Augustus woke up at noon with a massive hangover, only to find his mansion filled with lawyers, bankers, and federal marshals. Cordelia and Thomas were sitting behind his desk.
“Welcome to your new world, Augustus,” said Cordelia.
“You can’t do this to me! I am Augustus Beomont!” he shouted.
“You are no longer,” Thomas replied calmly. “You are now a criminal about to face justice. And the most beautiful thing is that you did this to yourself.”
That night, in a final pathetic act, Augustus attempted to set the mansion on fire. Cordelia and Thomas had anticipated this and had placed guards. The attempted arson added to his charges. Augustus Beomont died in prison five years later, in 1847, broken and forgotten.
Cordelia and Thomas made history. They freed all the slaves on the plantation, offering them paid work. They established schools and transformed the estate into a model of agriculture that did not rely on forced labor. Their partnership thrived, demonstrating that dignity was not only morally superior but also more profitable.

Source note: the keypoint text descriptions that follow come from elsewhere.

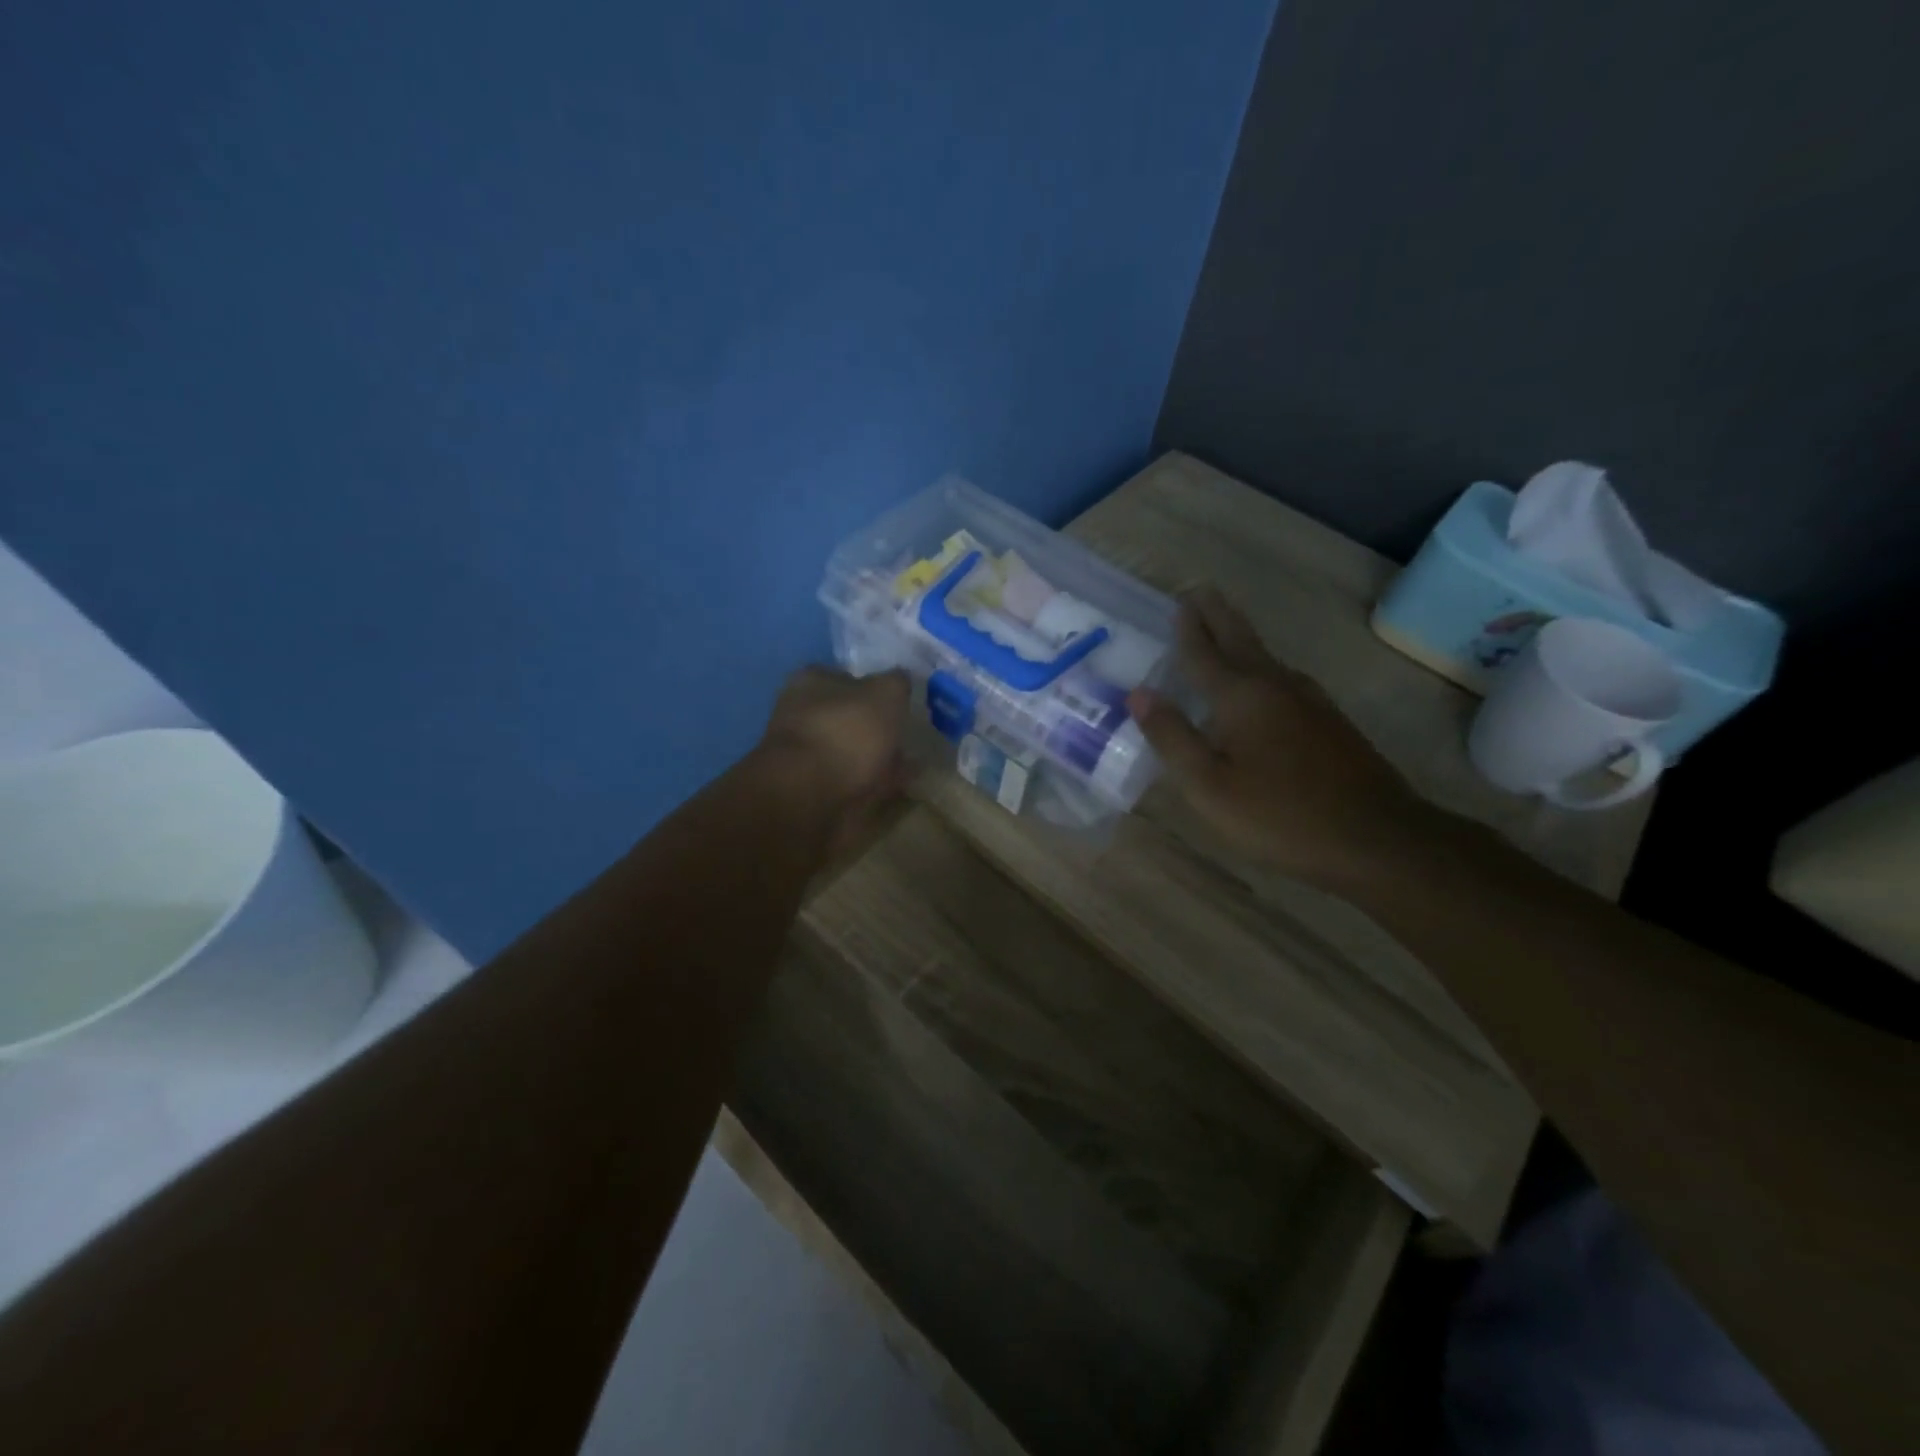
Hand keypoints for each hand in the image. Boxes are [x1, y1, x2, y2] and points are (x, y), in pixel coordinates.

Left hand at [756, 666, 912, 857]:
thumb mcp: (885, 693)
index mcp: (811, 682)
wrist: (809, 796)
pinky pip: (853, 780)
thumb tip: (901, 679)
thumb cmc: (845, 732)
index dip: (875, 687)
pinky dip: (874, 783)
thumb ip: (897, 682)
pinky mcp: (813, 790)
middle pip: (848, 716)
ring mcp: (806, 755)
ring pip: (851, 750)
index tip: (901, 702)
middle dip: (877, 726)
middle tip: (909, 735)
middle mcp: (802, 714)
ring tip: (912, 764)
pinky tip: (899, 786)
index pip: (846, 677)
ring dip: (878, 757)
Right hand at [1127, 588, 1436, 887]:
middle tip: (1202, 591)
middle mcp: (1275, 685)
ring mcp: (1310, 701)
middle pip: (1241, 640)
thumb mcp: (1208, 785)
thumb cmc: (1279, 814)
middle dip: (1218, 616)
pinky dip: (1262, 667)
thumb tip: (1139, 693)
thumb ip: (1172, 737)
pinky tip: (1263, 682)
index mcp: (1240, 696)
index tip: (1180, 600)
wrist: (1376, 837)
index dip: (1188, 628)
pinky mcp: (1330, 721)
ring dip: (1241, 638)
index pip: (1204, 652)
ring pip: (1266, 658)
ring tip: (1224, 630)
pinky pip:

They used their immense wealth to finance abolitionist movements, and their story proved that true power does not reside in brute force or inherited status, but in intelligence, patience, and the ability to see value where others see only weakness. The monstrous bet, designed by Augustus to be the ultimate humiliation, became the catalyst for his own destruction and the birth of a new legacy, built by the two people he had most underestimated.